How to Architect a Harness
·
Garry Tan, CEO of Y Combinator, outlines an architecture for a harness (a wrapper around a model) that relies almost entirely on skills, not code.
He says that the productivity gap among 1x, 10x, and 100x engineers using AI coding agents has almost nothing to do with model quality. Instead, the difference comes from the architecture wrapped around the model. Tan calls this the harness, and the central claim is that the harness, not the model, determines whether someone gets mediocre results or transformative ones.
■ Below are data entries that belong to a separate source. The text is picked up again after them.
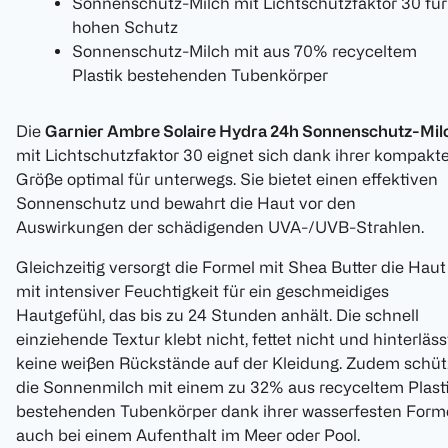
Sonnenschutz-Milch mit Lichtschutzfaktor 30 für
hohen Schutz
Sonnenschutz-Milch mit aus 70% recyceltem
Plastik bestehenden Tubenkörper
Die
Garnier Ambre Solaire Hydra 24h Sonnenschutz-Mil
mit Lichtschutzfaktor 30 eignet sich dank ihrer kompakt
Größe optimal für unterwegs. Sie bietet einen effektiven
Sonnenschutz und bewahrt die Haut vor den
Auswirkungen der schädigenden UVA-/UVB-Strahlen.
Gleichzeitig versorgt die Formel mit Shea Butter die Haut
mit intensiver Feuchtigkeit für ein geschmeidiges
Hautgefühl, das bis zu 24 Stunden anhält. Die schnell
einziehende Textur klebt nicht, fettet nicht und hinterläss
keine weißen Rückstände auf der Kleidung. Zudem schüt
die Sonnenmilch mit einem zu 32% aus recyceltem Plast
bestehenden Tubenkörper dank ihrer wasserfesten Form
auch bei einem Aufenthalt im Meer oder Pool.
The idea is that modern models already know how to reason, synthesize, and write code. Model failures come from not understanding the specific environment they are working in. The harness exists to give the model the right context at the right moment, without overwhelming it with irrelevant information. Tan describes reading the leaked Claude Code source and discovering that the real magic is not in the model but in the wrapper that orchestrates it. Can confirm.
To explain how this works, Garry introduces five concepts: skill files, the harness, resolvers, latent and deterministic work, and diarization. These form the backbone of a system that can scale from simple tasks to complex knowledge work.
1. Skill Files
Skill files are reusable markdown documents that describe a process. They don’t tell the model what to do; they tell it how to do it. The user supplies the goal, and the skill supplies the method. Tan compares a skill file to a method call with parameters. A single skill can be invoked in many different contexts, producing different outcomes depending on the arguments. Tan argues that markdown is a better medium for encoding judgment and process than traditional code, because it matches the model’s native mode of thinking.
2. The Harness
The harness is the minimal program that runs the model. It loops the model, manages context, reads and writes files, and enforces safety. Tan warns against building a bloated harness full of tools and abstractions that slow everything down and clutter the context window. His ideal harness is thin, while the skills are fat. Modern software no longer needs to be precious or over‑engineered; it should be fast, narrow, and purpose‑built.
3. Resolvers
Resolvers act as routing tables for context. They decide what documents to load when a certain type of task appears. Without resolvers, developers tend to stuff everything into a single giant prompt, which degrades the model’s attention. With resolvers, the system loads only the relevant documents at the right time. Tan describes how their own massive CLAUDE.md file became unmanageable until they replaced it with a small resolver that pointed to the right documents on demand.
4. Latent vs Deterministic Work
The distinction between latent and deterministic work is another key idea. Latent space is where the model exercises judgment, interpretation, and synthesis. Deterministic space is where reliability matters: SQL queries, arithmetic, and other operations that must produce the same output every time. Problems arise when tasks that belong in deterministic space are forced into latent space. Scale forces us to handle queries deterministically.
5. Diarization
Diarization is the process of reading a large body of material and producing a structured profile that captures the essential judgments. This is something neither SQL nor RAG can do. It requires the model to read, compare, notice contradictions, and synthesize. Tan argues that diarization is the key to making AI useful for real knowledge work.
Architecture
These five ideas combine into a three‑layer architecture. At the top are the fat skills, which encode judgment and process. In the middle is the thin harness, which orchestrates the model. At the bottom is the deterministic layer, which handles reliable operations like database queries and file access. The guiding principle is to push intelligence upward into skills and push execution downward into deterministic tools.
The article ends with a principle: if a task will need to be done more than once, it should be codified into a skill. Skills become permanent upgrades. They never degrade, and they improve automatically when models improve. This compounding effect, not smarter models, is what produces the dramatic productivity gains described at the beginning.